A useful AI underwriting assistant does not replace underwriter judgement — it surfaces the information the underwriter needs faster and flags the risks that match patterns in the historical data. Submission triage, risk scoring against your own portfolio, and automated data enrichment from external sources are all achievable with a well-designed system. The key word is designed — generic tools applied to insurance underwriting produce generic output that experienced underwriters do not trust and stop using.
Digitalization in insurance at the underwriting level requires building on proprietary data, which means the AI component has to be custom, not off-the-shelf.

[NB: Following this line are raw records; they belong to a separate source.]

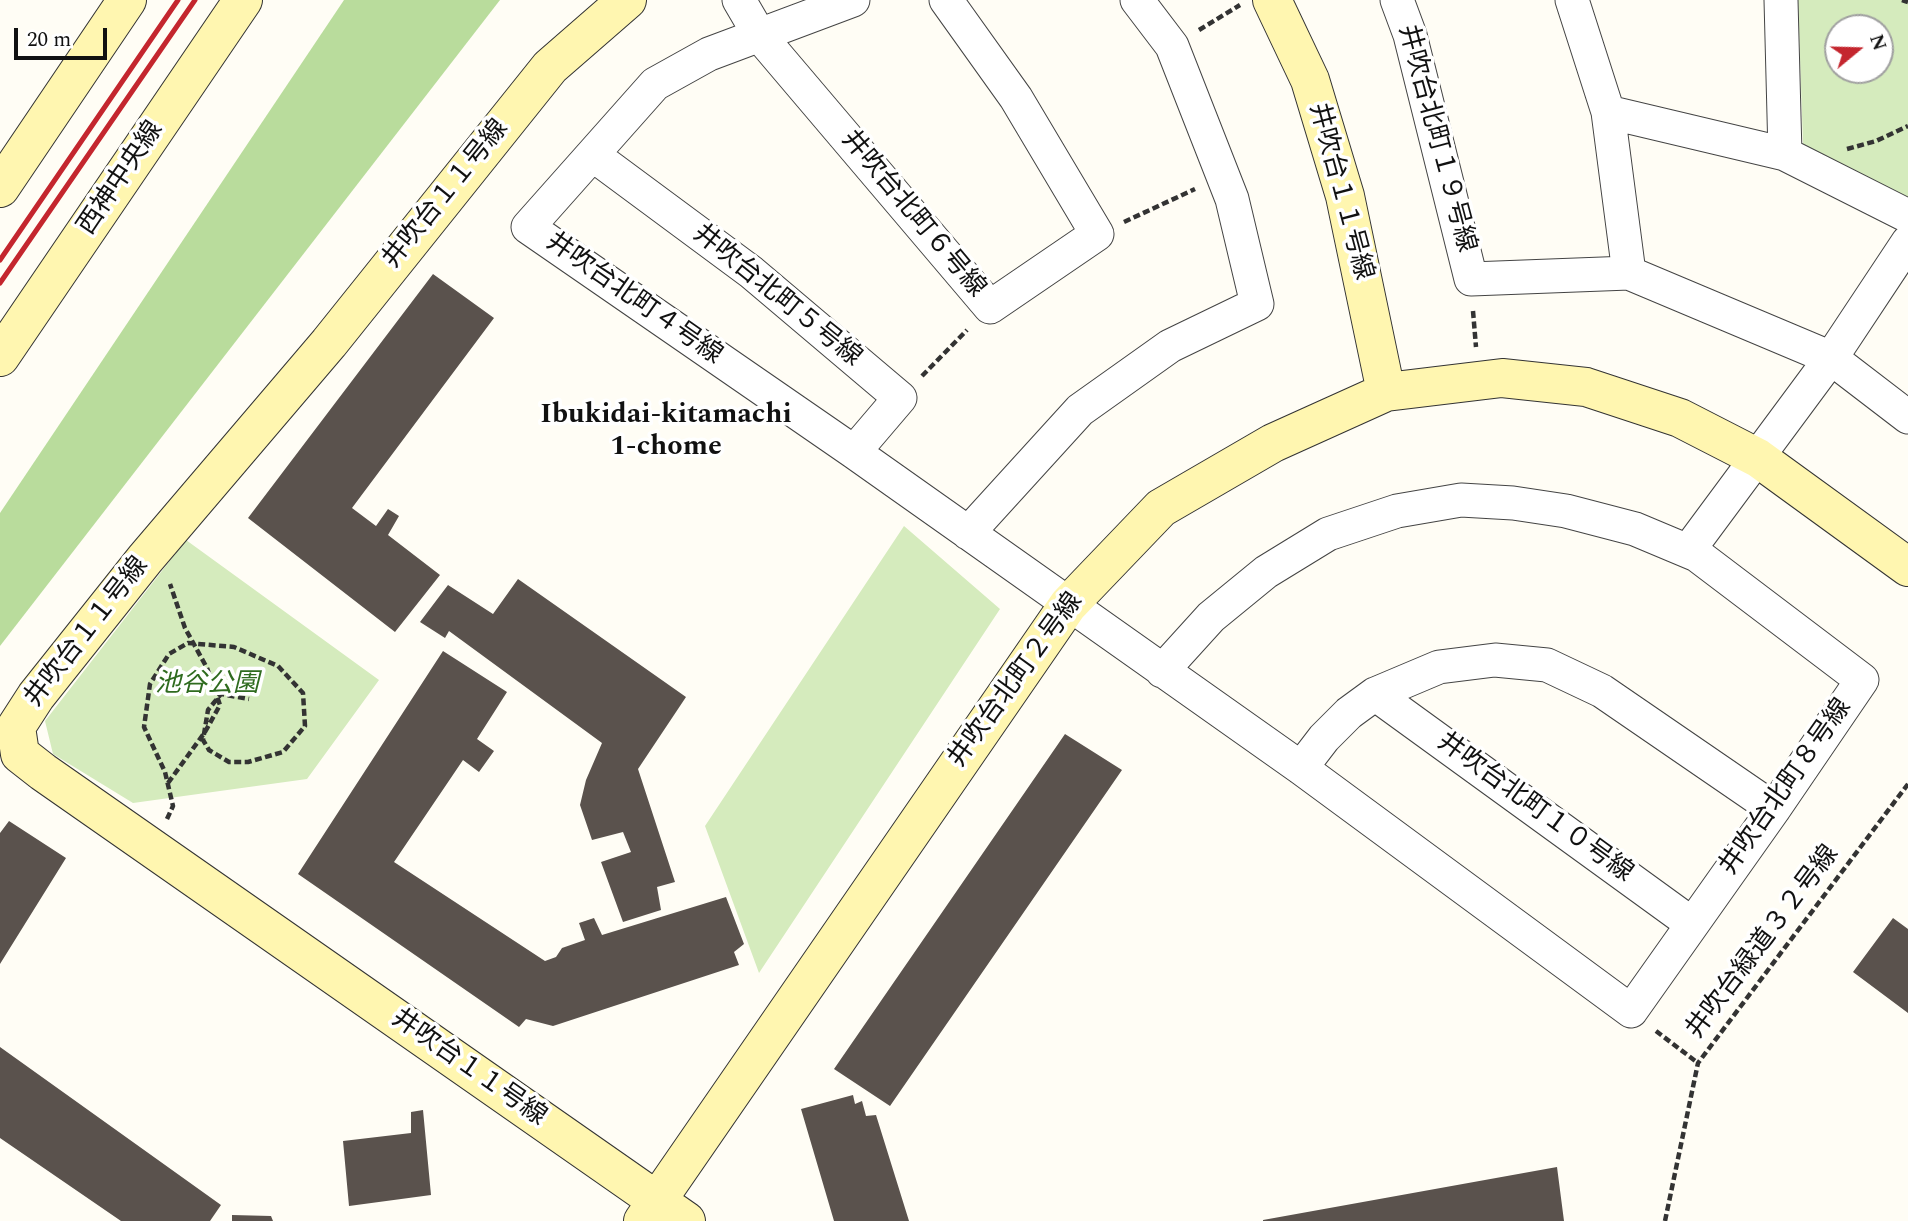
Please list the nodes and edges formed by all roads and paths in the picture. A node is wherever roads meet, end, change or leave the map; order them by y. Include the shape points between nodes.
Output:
1 (127, 0) edge
2 (243, 0) edge
3 (627, 0) edge
4 (739, 0) edge
5 (853, 0) edge
6 (946, 0) edge
7 (1137, 0) edge
8 (1249, 0) edge
9 (1272, 0) edge
10 (1397, 0) edge
11 (1572, 0) edge
12 (1781, 0) edge
13 (1902, 0) edge
14 (1908, 2) edge
15 (760, 36) junction
16 (1172, 46) junction
17 (1608, 112) junction
18 (1908, 126) edge
19 (1843, 150) dead end
20 (1785, 154) junction
21 (593, 155) junction
22 (1223, 177) junction
23 (0, 188) edge
24 (1908, 216) edge
25 (1097, 234) junction
26 (1908, 242) edge
27 (1629, 273) junction
28 (1471, 279) junction
29 (990, 307) junction
30 (0, 357) edge
31 (1831, 358) junction
32 (1478, 381) junction
33 (1386, 392) junction
34 (900, 398) junction
35 (1908, 417) edge
36 (854, 452) junction
37 (1758, 458) junction
38 (968, 533) junction
39 (1688, 551) junction
40 (145, 559) junction
41 (1908, 567) edge
42 (1068, 605) junction
43 (194, 644) junction
44 (1162, 671) junction
45 (1375, 694) junction
46 (249, 699) dead end
47 (205, 732) junction
48 (1301, 768) junction
49 (168, 783) junction
50 (1908, 784) edge
51 (1774, 809) junction
52 (153, 848) junction
53 (1692, 924) junction
54 (1631, 1011) junction
55 (1698, 1063) junction
56 (662, 1214) edge
57 (1665, 1221) edge

1 - 23 street
2 - 30 street, 西神中央線
3 - 40 street, 井吹台１１号線 via 550,67 329,343
4 - 15 street, 井吹台北町６号線
5 - 15 street, 井吹台北町４号線
6 - 25 street via 1016,98
7 - 16 street
8 - 16 path
9 - 33 street, 井吹台１１号線 via 1310,80 1345,196
10 - 28 street, 井吹台北町１９号線 via 1410,35
11 - 17 street
12 - 20 street
13 - 14 path
15 - 21 street, 井吹台北町４号線 via 709,54 655,85
15 - 29 street, 井吹台北町６号線
16 - 22 street
17 - 20 street
17 - 27 street
18 - 19 path
20 - 24 street
21 - 34 street, 井吹台北町５号線 via 751,272
21 - 36 street, 井吹台北町４号線 via 528,227
22 - 25 path
22 - 38 street via 1257,304 1170,346 1080,410
25 - 29 street, 井吹台北町６号線
26 - 31 street
27 - 28 street, 井吹台北町１９号線
27 - 31 street, 井吹台北町１９号線
28 - 32 path
29 - 34 path
31 - 35 street, 井吹台北町１９号線
31 - 37 street
32 - 33 street, 井吹台北町２号線
32 - 37 street, 井吹台北町２号線 via 1586,387 1680,418
33 - 42 street, 井吹台北町２号線 via 1273,443 1161,508
34 - 36 street
36 - 38 street, 井吹台北町４号線
37 - 39 street
37 - 41 street, 井吹台北町２号線
38 - 42 street, 井吹台北町４号線
39 - 44 street, 井吹台北町８号線 via 1635,529 1513,503 1461,500 1397,510 1328,534 1266,572 1211,617
39 - 51 street, 井吹台北町８号線 via 1862,680
40 - 43 path via 170,584
40 - 52 street, 井吹台１１号線 via 16,727 20,754
42 - 44 street
42 - 56 street, 井吹台北町２号線
43 - 47 path via 220,705
43 - 47 path via 234,647 278,666 303,693 305,726 283,752 229,762 209,750 203,740
43 - 49 path via 169,654 150,684 144,727
44 - 48 street
45 - 48 street via 1324,738
45 - 51 street via 1438,667 1495,660 1547,665 1602,691
45 - 53 street, 井吹台北町１０号線
46 - 47 path via 222,694 208,710
47 - 49 path
48 - 54 street
49 - 52 path via 173,806
50 - 55 path, 井吹台緑道３２号線
51 - 53 street, 井吹台北町８号線
52 - 56 street, 井吹台１１号線
53 - 54 street, 井吹台北町８号線
54 - 55 path
55 - 57 path, 井吹台緑道３２号線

Compliance as a feature, not an afterthought
Insurance is one of the most heavily regulated industries in any market. FCA conduct rules, Solvency II reporting, GDPR for policyholder data, and product governance requirements under PROD all create specific obligations that software needs to support, not just accommodate. When compliance is treated as an afterthought, it becomes expensive to retrofit and creates audit exposure every time the system changes.
The practical approach is to map your compliance obligations before any development starts. For brokers and MGAs specifically, this means understanding what data you are required to retain, for how long, in what format, and who can access it. A system designed around those requirements from day one is simpler to audit and cheaper to maintain than one patched to comply after the fact. Digital transformation services that skip this in the design phase are selling you a problem to solve later.
The AEKIOS take
We have worked with insurance intermediaries who came to us after a platform purchase that did not deliver. The pattern is consistent — the platform handled the core workflow but could not flex to the specific rules or client communication model of that broker. Custom does not have to mean expensive or slow. It means built for how your operation actually works, not how the vendor assumes it works. Worth a conversation before you sign the next contract.

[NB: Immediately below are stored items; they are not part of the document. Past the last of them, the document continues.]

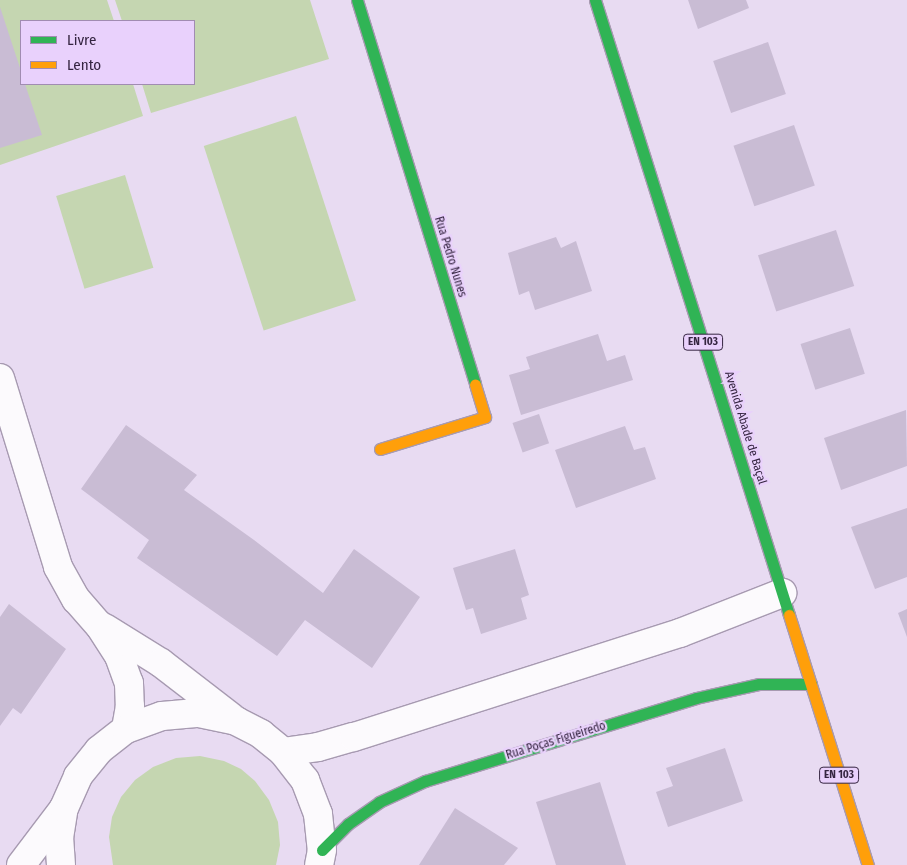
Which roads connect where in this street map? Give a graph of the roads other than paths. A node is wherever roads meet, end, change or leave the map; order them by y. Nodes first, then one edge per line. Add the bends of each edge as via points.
1 (357, 0) edge
2 (595, 0) edge
3 (0, 378) edge
4 (380, 449) dead end
5 (782, 592) junction
6 (99, 625) junction
7 (811, 684) junction
8 (236, 721) junction
9 (126, 729) junction
10 (283, 752) junction
11 (64, 808) junction
12 (321, 858) edge
13 (20, 865) edge
14 (61, 865) edge
15 (868, 865) edge

1 - 4 street, Rua Pedro Nunes via 485,416
2 - 5 street, Avenida Abade de Baçal / EN 103
3 - 6 street via 58,567 76,600
5 - 7 street, Avenida Abade de Baçal / EN 103
5 - 10 street via 661,639 354,737
6 - 8 street via 161,663
6 - 9 street via 119,656 128,682 130,706
7 - 12 street, Rua Poças Figueiredo via 758,684 696,698 425,781 379,802 348,824
7 - 15 street, Avenida Abade de Baçal / EN 103
8 - 9 street via 199,713 162,716
8 - 10 street via 261,734
9 - 11 street via 99,750 78,776
10 - 12 street via 305,780 318,814
11 - 13 street
11 - 14 street via 59,838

Frequently asked questions
How do smaller brokers justify the cost of custom insurance software
The ROI case for smaller brokers usually comes from two places: eliminating the manual work around the platform they already have, and improving client retention through better digital experience. A well-scoped custom tool — a renewal automation, a client portal, a document management system — often costs less than 18 months of the SaaS platform it replaces, and you own it.
What does a realistic insurance digital transformation timeline look like for a 30-person brokerage
A focused project — one specific capability built and deployed — takes two to four months. A broader transformation covering client portal, document management, and policy admin integration takes six to nine months if well-scoped from the start. The variable is how clearly defined the requirements are before development begins, not how complex the technology is.

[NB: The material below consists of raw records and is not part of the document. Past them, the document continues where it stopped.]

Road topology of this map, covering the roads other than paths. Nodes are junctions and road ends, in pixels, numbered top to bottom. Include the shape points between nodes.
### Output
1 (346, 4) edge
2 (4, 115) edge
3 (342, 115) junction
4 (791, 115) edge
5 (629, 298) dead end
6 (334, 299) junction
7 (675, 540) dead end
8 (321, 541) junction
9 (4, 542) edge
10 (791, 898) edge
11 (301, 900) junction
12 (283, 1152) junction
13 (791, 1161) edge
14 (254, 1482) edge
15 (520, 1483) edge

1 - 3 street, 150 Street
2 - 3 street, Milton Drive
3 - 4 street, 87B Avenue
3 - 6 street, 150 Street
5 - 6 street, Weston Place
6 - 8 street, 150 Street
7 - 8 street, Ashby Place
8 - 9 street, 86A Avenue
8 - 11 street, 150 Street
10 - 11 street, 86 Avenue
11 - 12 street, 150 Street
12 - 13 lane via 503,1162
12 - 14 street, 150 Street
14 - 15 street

Can we integrate custom tools with existing insurer extranets and rating platforms
Usually yes, though the quality of available integration varies by insurer. Most major insurer extranets offer some form of API or data export. Where direct API integration is not available, structured data import and automated reconciliation can bridge the gap. We assess integration feasibility as part of discovery before committing to any architecture.
How do we handle FCA compliance requirements in a custom-built system
FCA compliance requirements — data retention, audit trails, conduct reporting, PROD obligations — are mapped during the technical discovery phase and built into the data model and access control architecture from the start. This is less expensive than retrofitting compliance controls after build, and it produces a cleaner audit trail when the FCA or an appointed representative review happens.